Intensity bound limit filter for high density impulse noise removal

Abstract

Digital images captured by electronic products are highly susceptible to salt & pepper noise during image acquisition, enrolment, preparation, and transmission phases. Therefore, it is essential to utilize superior image restoration methods to mitigate these effects. Additionally, in the restoration process, the preservation of edge data is essential as overall image quality can be severely degraded if the edge restoration processes underperform. In this paper, a novel two-stage intensity bound limit filter is proposed in which the denoised image is obtained via first stage generation of Intensity bound limit images and second stage recombination of the generated bound images. An interesting point to note is that the bound images preserve vital image edge data by extracting the infimum and supremum pixel values for any locality in the image. These separated bound images are subsequently utilized in a recombination stage to obtain the filtered image. Using this method, significant improvements in the boundary estimation are achieved especially in higher noise densities.
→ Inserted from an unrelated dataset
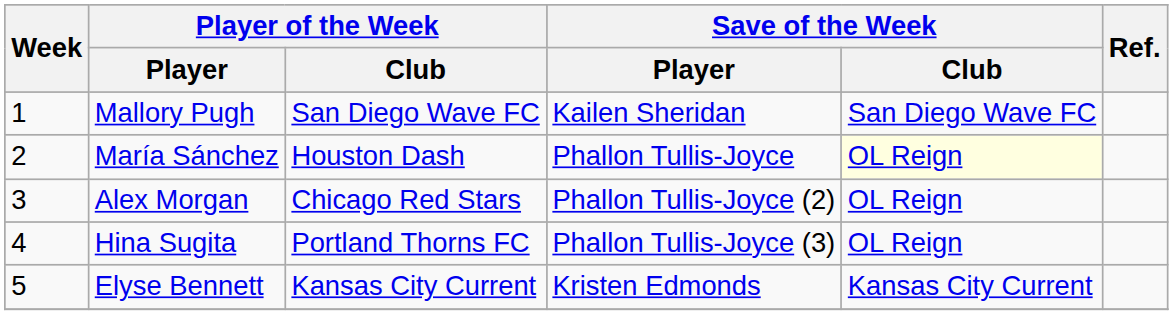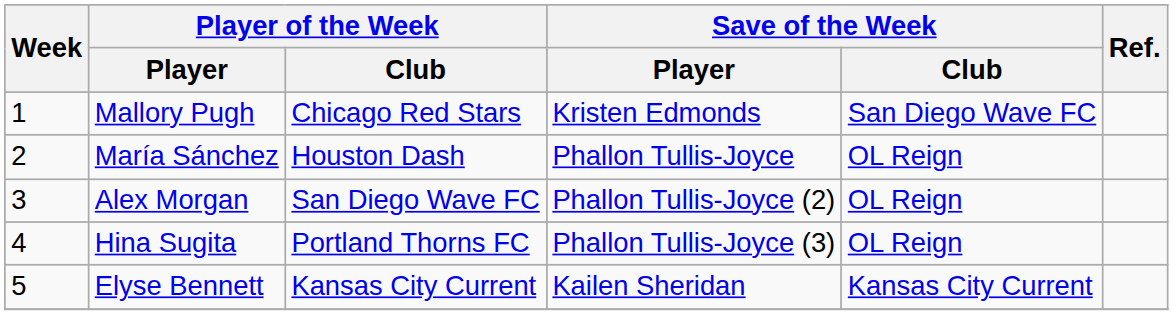Mallory Pugh | Player of the Week / Club: San Diego Wave FC -> Chicago Red Stars
Mallory Pugh | Save of the Week / Player: Kailen Sheridan -> Kristen Edmonds
María Sánchez | Save of the Week / Club: lightyellow background -> no background
Alex Morgan | Player of the Week / Club: Chicago Red Stars -> San Diego Wave FC
Elyse Bennett | Save of the Week / Player: Kristen Edmonds -> Kailen Sheridan
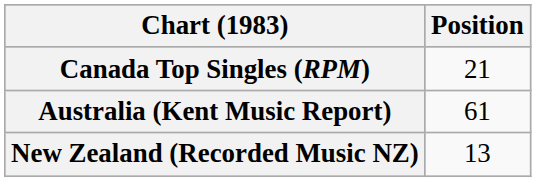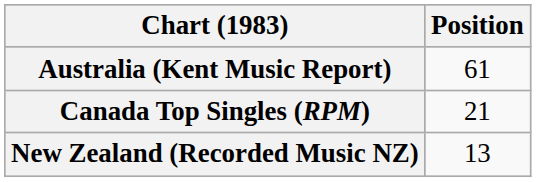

Qualitative and quantitative analyses have been performed for standard, medical, and the Kodak image dataset which contains multiple colored images. Results show that the proposed algorithm outperforms state-of-the-art filters in terms of image detail restoration and overall noise removal. With respect to peak signal to noise ratio, an average improvement of 0.76 dB for standard images, 0.9 dB for medical images, and 1.03 db for Kodak dataset has been observed. A high-level hardware architecture has also been provided for the same.